-- Text segment --
---
BREXIT: The Legal Implications Jamie McConville 7 July 2016 Agenda Origins What happened on 23 June 2016? What happens now? Potential implications for the Irish Pensions Industry Origins UK entered the EEC in 1973


  1. BREXIT: The Legal Implications Jamie McConville 7 July 2016

  2. Agenda • Origins • What happened on 23 June 2016? • What happens now? • Potential implications for the Irish Pensions Industry

  3. Origins • UK entered the EEC in 1973 • April 1975 – UK PM Harold Wilson agrees to a referendum on EEC membership • 5 June 1975 Referendum – Remain 17.4m (67%), Leave 8.5m (36%), Turnout 65% • 1980s and 1990s, Conservative Party increasingly divides into pro-EU and Eurosceptic factions • Rise of Referendum Party, UKIP.

  4. A New Referendum • January 2013 – UK PM David Cameron promises referendum by 2017 if Conservatives win next election • September 2014 – Scottish Independence Referendum • May 2015 – Conservatives win overall majority • European Union Referendum Act 2015 • Referendum to be held on 23 June 2016

  5. Brexit Campaign • Bitter and divisive • Project Fear v Immigration Fears/Sovereignty • UK Government and Treasury warned of cuts to pensions in UK and threat to pensions of expats in EU • Vote Leave warned of dangers to State pensions from TTIP and “one-off cost” of £328million from IORP II.

  6. Referendum Results • Leave: 17,410,742 (51.89%) • Remain: 16,141,241 (48.11%) • Turnout: 72.2% • England/Gibraltar 53.4% for Leave • Wales 52.5% for Leave • NI 55.8% for Remain • Scotland 62.0% for Remain Source: Wikipedia

  7. Political Crisis! Resigned! Not Standing for Leadership! Under Pressure from MPs! Scottish Indyref 2 “Highly Likely”!
---
-- Data records --
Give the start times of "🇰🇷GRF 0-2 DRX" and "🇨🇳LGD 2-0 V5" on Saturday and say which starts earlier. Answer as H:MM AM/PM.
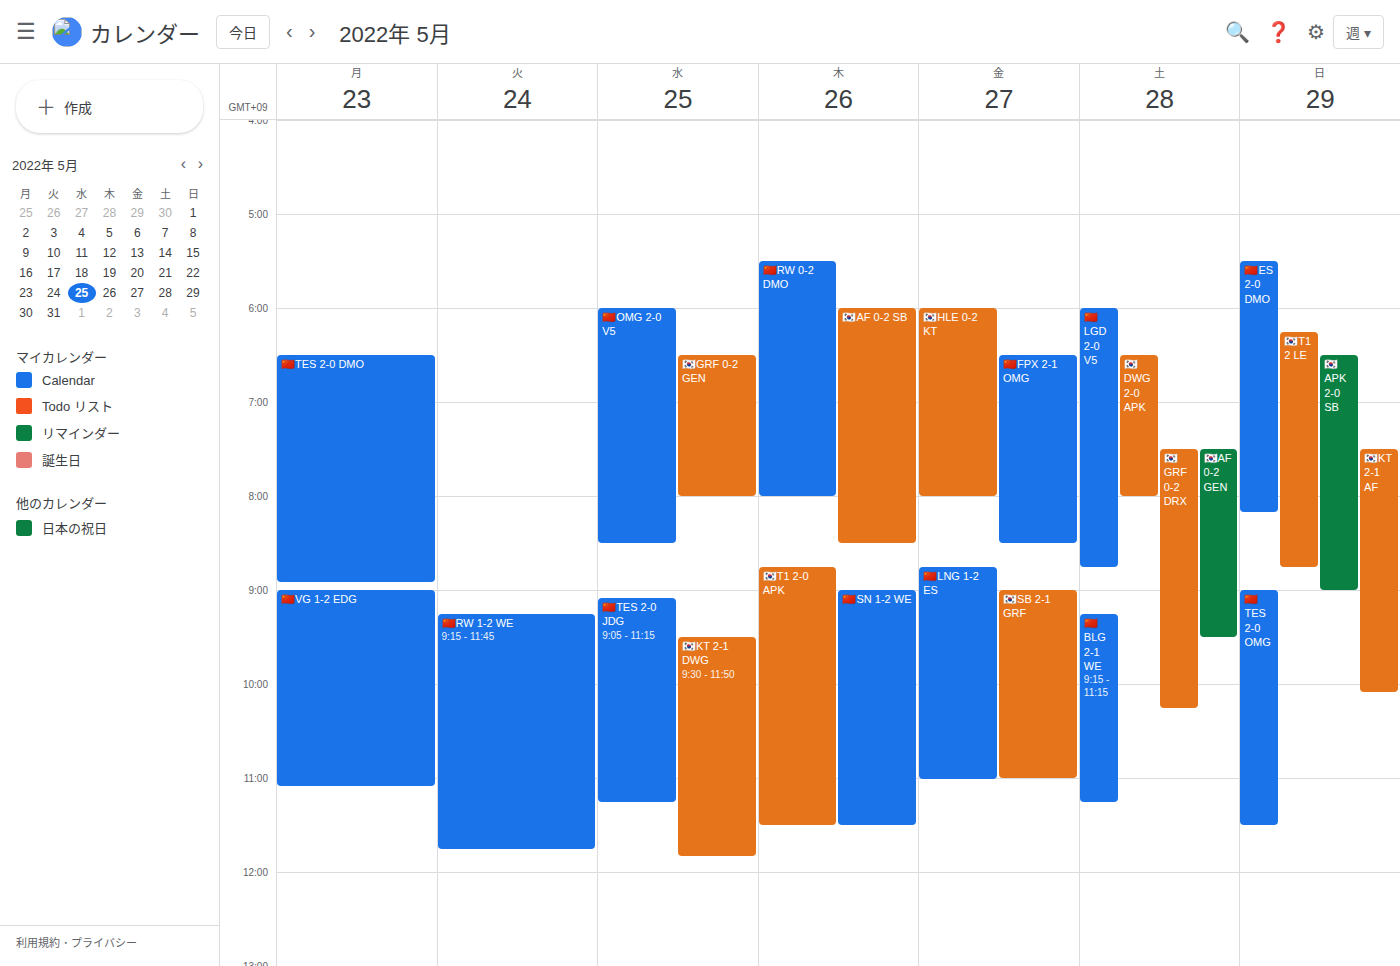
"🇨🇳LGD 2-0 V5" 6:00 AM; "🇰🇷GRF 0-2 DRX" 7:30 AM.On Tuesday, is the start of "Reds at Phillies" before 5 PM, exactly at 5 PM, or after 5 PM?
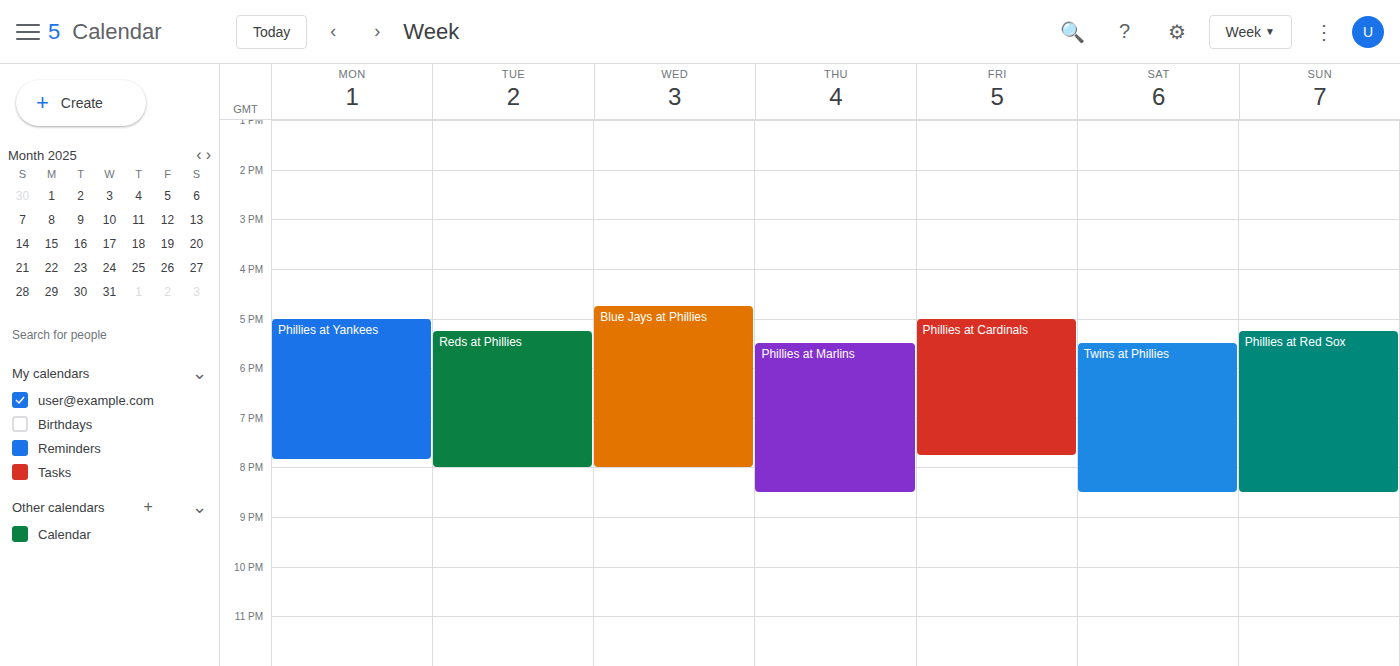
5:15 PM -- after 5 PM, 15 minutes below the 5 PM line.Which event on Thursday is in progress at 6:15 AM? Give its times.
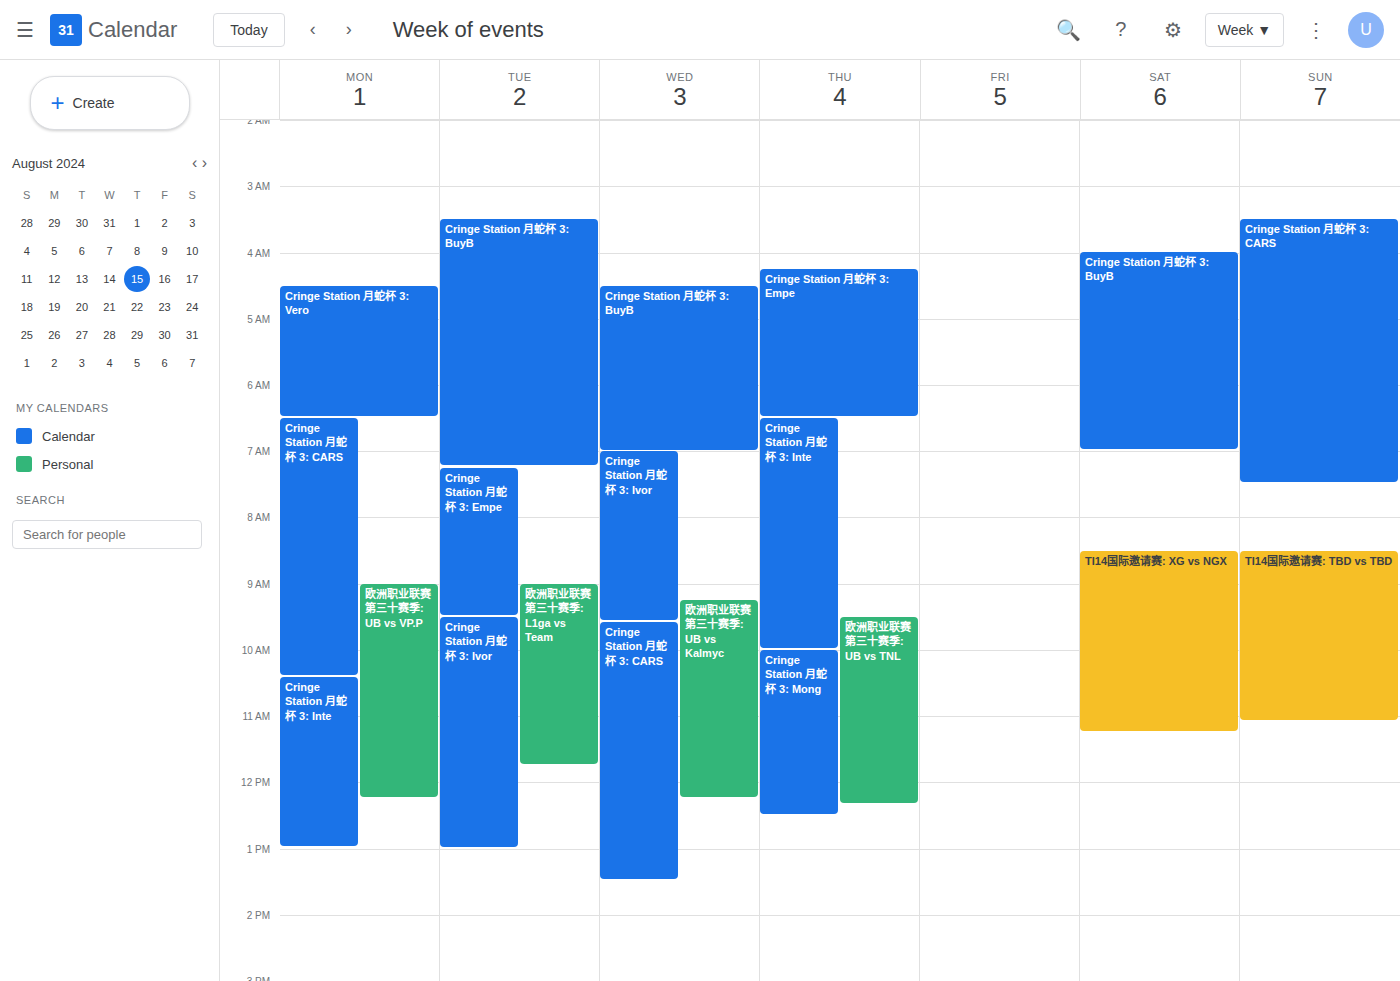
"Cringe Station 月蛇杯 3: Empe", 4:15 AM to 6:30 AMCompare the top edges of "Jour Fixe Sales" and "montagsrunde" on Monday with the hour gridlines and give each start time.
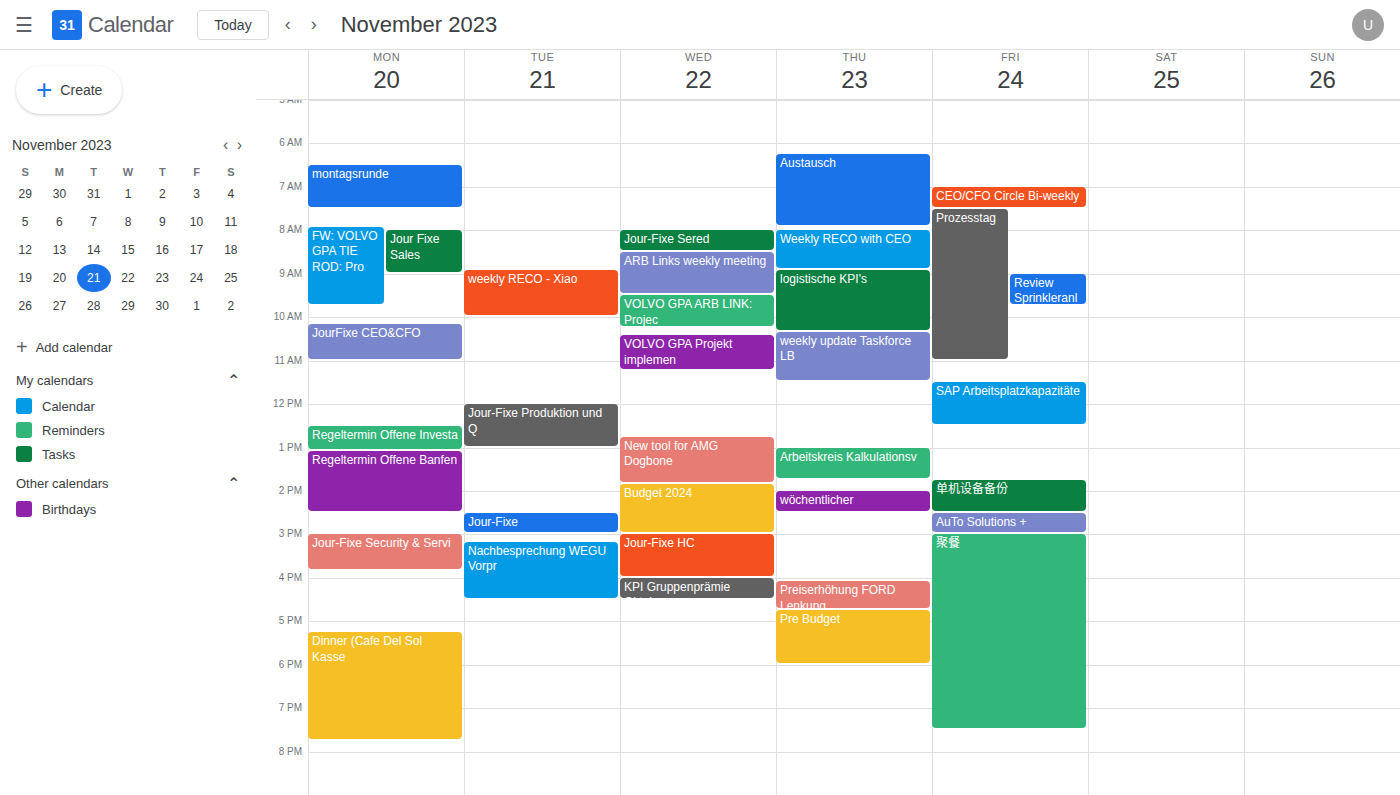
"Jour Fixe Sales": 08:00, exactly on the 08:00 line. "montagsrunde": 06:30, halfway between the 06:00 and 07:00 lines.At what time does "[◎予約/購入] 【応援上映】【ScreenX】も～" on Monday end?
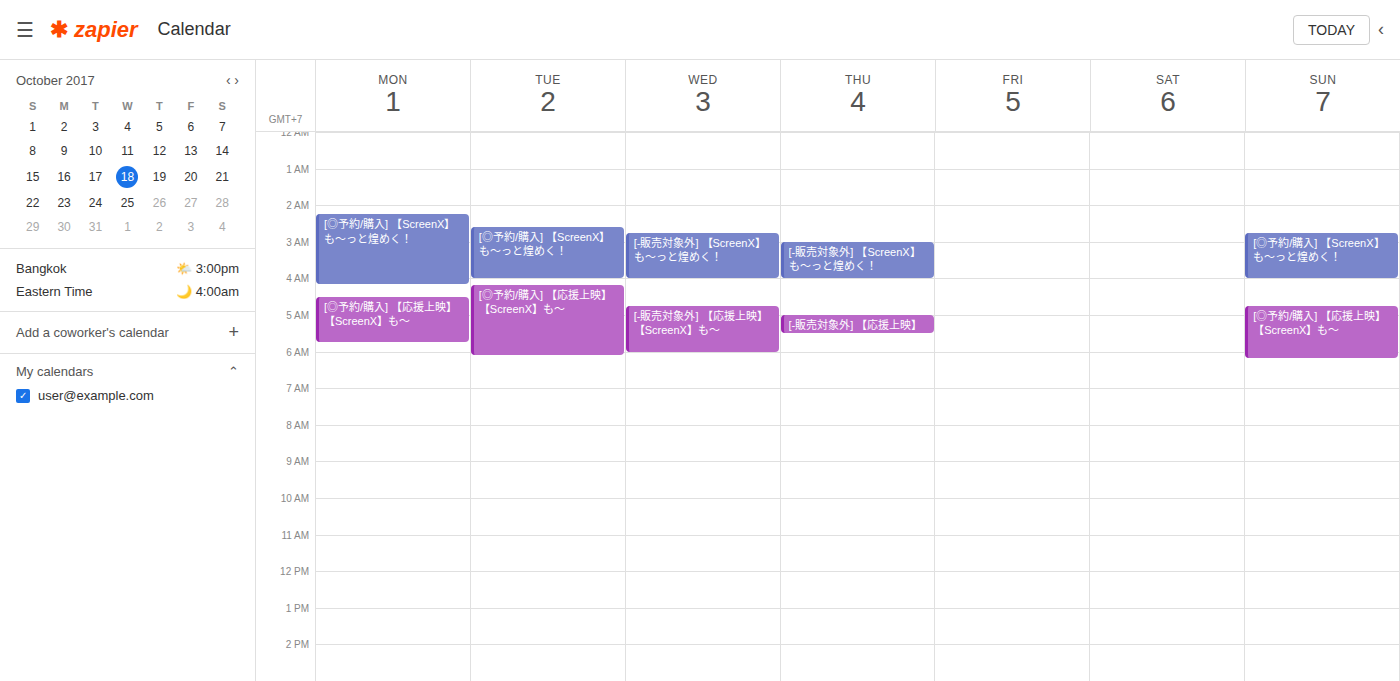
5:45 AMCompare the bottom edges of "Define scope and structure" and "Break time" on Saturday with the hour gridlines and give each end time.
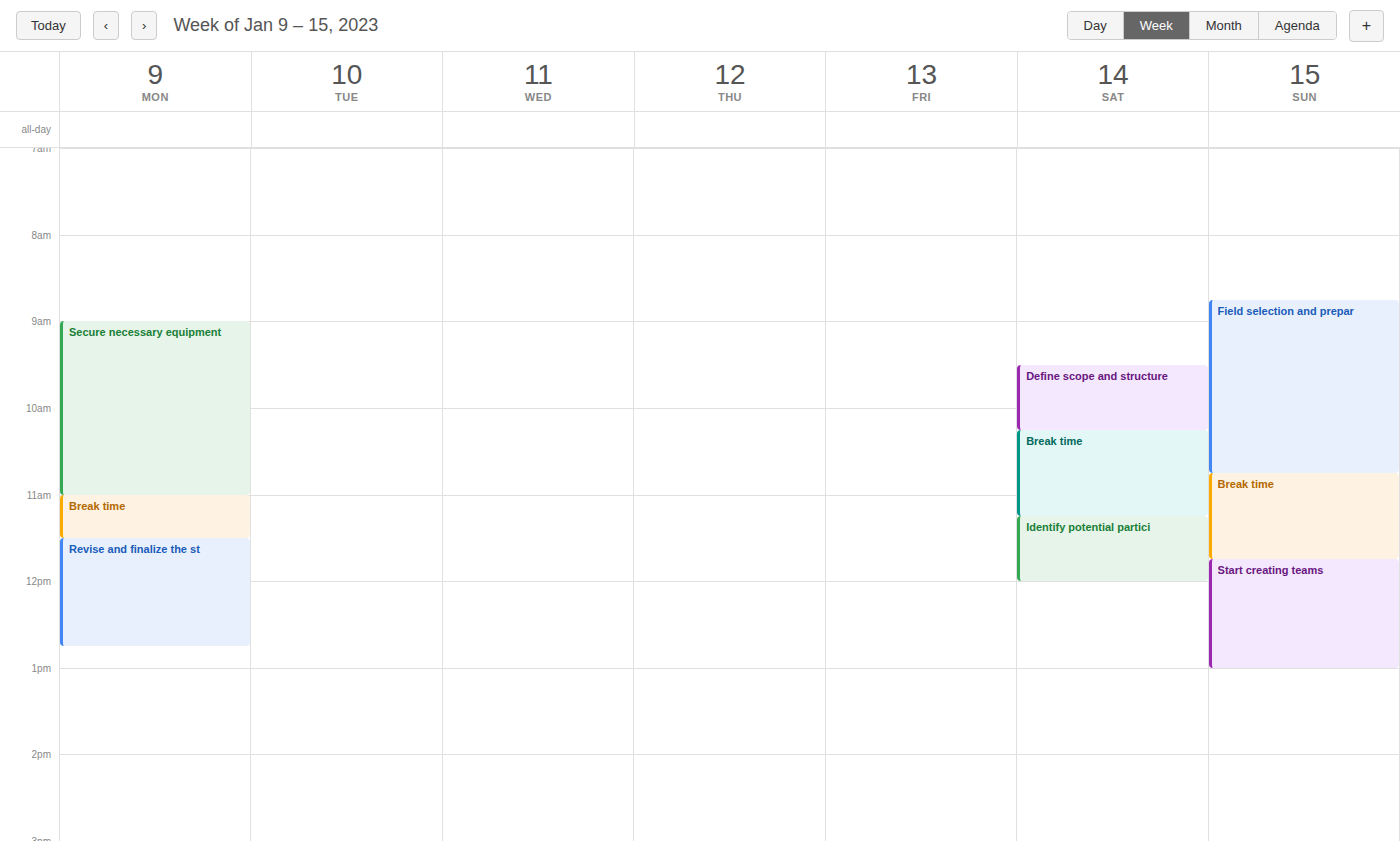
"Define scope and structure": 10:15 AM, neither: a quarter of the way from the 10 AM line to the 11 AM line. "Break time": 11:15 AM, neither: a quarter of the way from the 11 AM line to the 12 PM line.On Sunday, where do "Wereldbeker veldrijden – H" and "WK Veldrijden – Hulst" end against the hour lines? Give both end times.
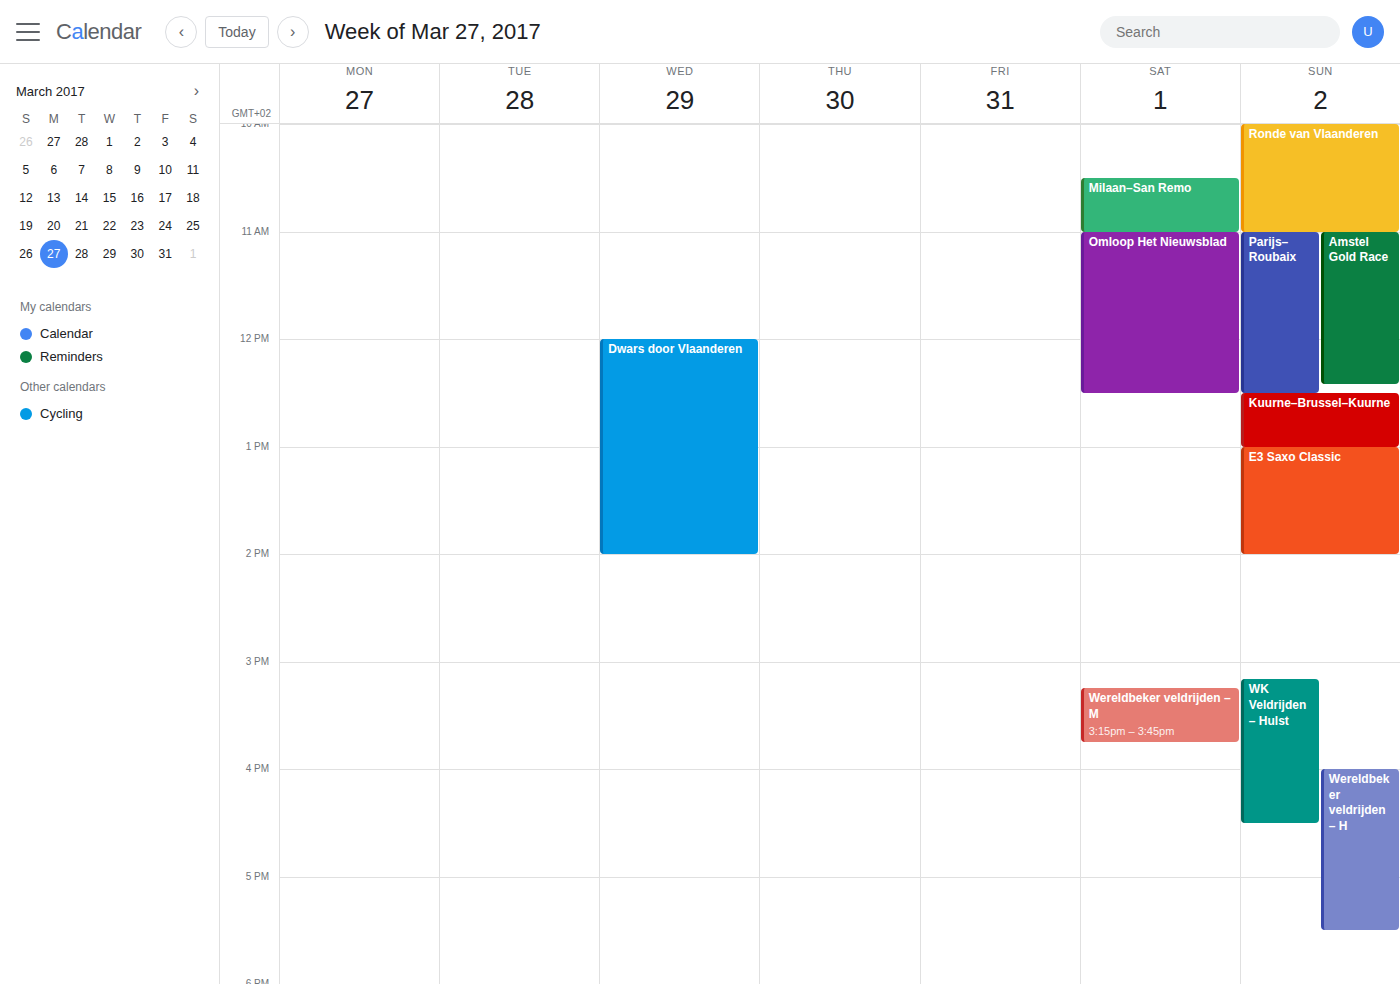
---
-- Written tasks --
• 1. What was the turnout in the 23 June 2016 vote, according to the Brexit presentation?
• 2. Please pick up the Brexit presentation after its final slide and carry it forward with the next few slides in the same style.
The rows play no part in this work.

-- Responses to the tasks --
• 1. 72.2%

• 2.
  8. What has Changed Legally? • NOTHING! The referendum is not legally binding • To leave the EU, the UK must first invoke Article 50 of he Lisbon treaty • Unless and until Article 50 is invoked, the UK’s legal status within the EU remains unchanged. It will be involved in all formal decisions and actions undertaken by the EU, although it may be excluded from informal discussions

  9. Article 50 “ 1. Any Member State may decide to withdraw from the Union in accordance with its own constitutional requirements . 2. A Member State which decides to withdraw shall notify the European Council of its intention. In the light of the guidelines provided by the European Council, the Union shall negotiate and conclude an agreement with that State, setting out the arrangements for its withdrawal , taking account of the framework for its future relationship with the Union…. 3. The Treaties shall cease to apply to the State in question from the date of entry into force of the withdrawal agreement or, failing that, two years after the notification referred to in paragraph 2 , unless the European Council, in agreement with the Member State concerned, unanimously decides to extend this period ”.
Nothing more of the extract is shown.